As is possible to observe, all the samples have a negative charge in accordance with the H isoelectric point [15]. For the studied emulsions, it is worth noting that the ζ-potential seems to slightly decrease with increasing protein quantity, but only after the addition of gellan gum, the ζ-potential absolute value at 2% w/w of H increase from −33 ± 2 to –26.5 ± 2.6 mV. As is well known, absolute zeta potential greater than 30 mV indicates a stable system. The electrostatic repulsion between the polysaccharide and protein particles, coupled with the tridimensional network formation, enhances the stability and the result obtained thanks to the polysaccharide addition, which was also obtained for oil-in-water hemp emulsions with another polysaccharide, pectin, as a stabilizing agent by Feng et al. [24].

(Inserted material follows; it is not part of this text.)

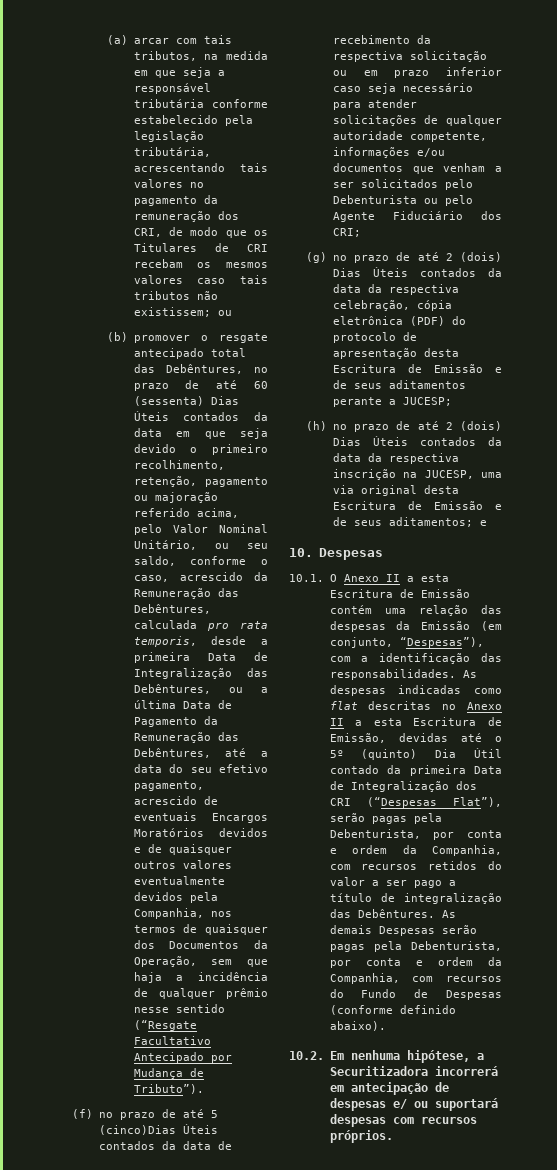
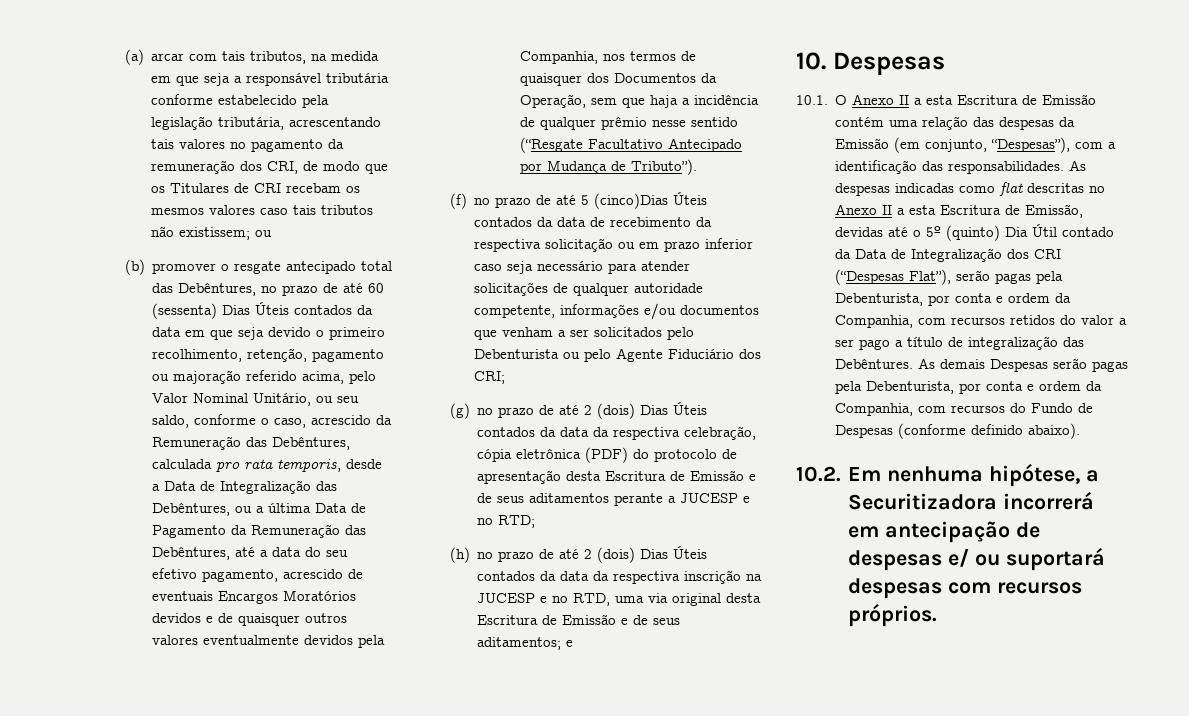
[133,652,190,663] primeira -> (160, 487) none
[402,397,452,406] JUCESP; -> [679,493,750,503] [476,515,535,528] JUCESP e no RTD;
[424,470,474,479] JUCESP, -> [476,593,610,606] JUCESP e no RTD,
[409,765,466,776] primeira -> (852, 254) none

This formulation can give the possibility of creating food-grade emulsions, capable of valorising both the oil and the hemp protein isolate. Interesting applications could be in creating high nutritional food thanks to the good amino acid profile of the isolate proteins [17,25,42]; even if the sample H_2_G has a non-Newtonian behaviour with high viscosity, which does not yet make it in line with the rheological characteristics of other systems based on vegetable proteins as vegetable drinks, it is possible in any case to use the formulation for other food applications (i.e., desserts or soft foods).

4. Conclusions

In this work, the possibility of extracting oil from hemp seeds using supercritical CO₂ was investigated. It is noted how the lipid profile remains optimal even in the presence of pretreatment with ultrasounds, which increases the extraction yield even if a slight green colouring is observable. The oil extracted by the supercritical process was then used to obtain oil-in-water emulsions, by adding isolated hemp proteins. A commercial isolate was used to give a standard residue for the formulation of the emulsions. The emulsions obtained were characterized, and the 2% w/w protein emulsions were stabilized by adding 0.05% w/w of gellan gum. Although the emulsion obtained was stable, the sample showed a relatively high viscosity, which contributed to the stability of the system but which requires optimizing for eventual marketing as a beverage. The product can instead be used as a base for obtaining slightly structured products for people with special dietary needs (e.g., dysphagia).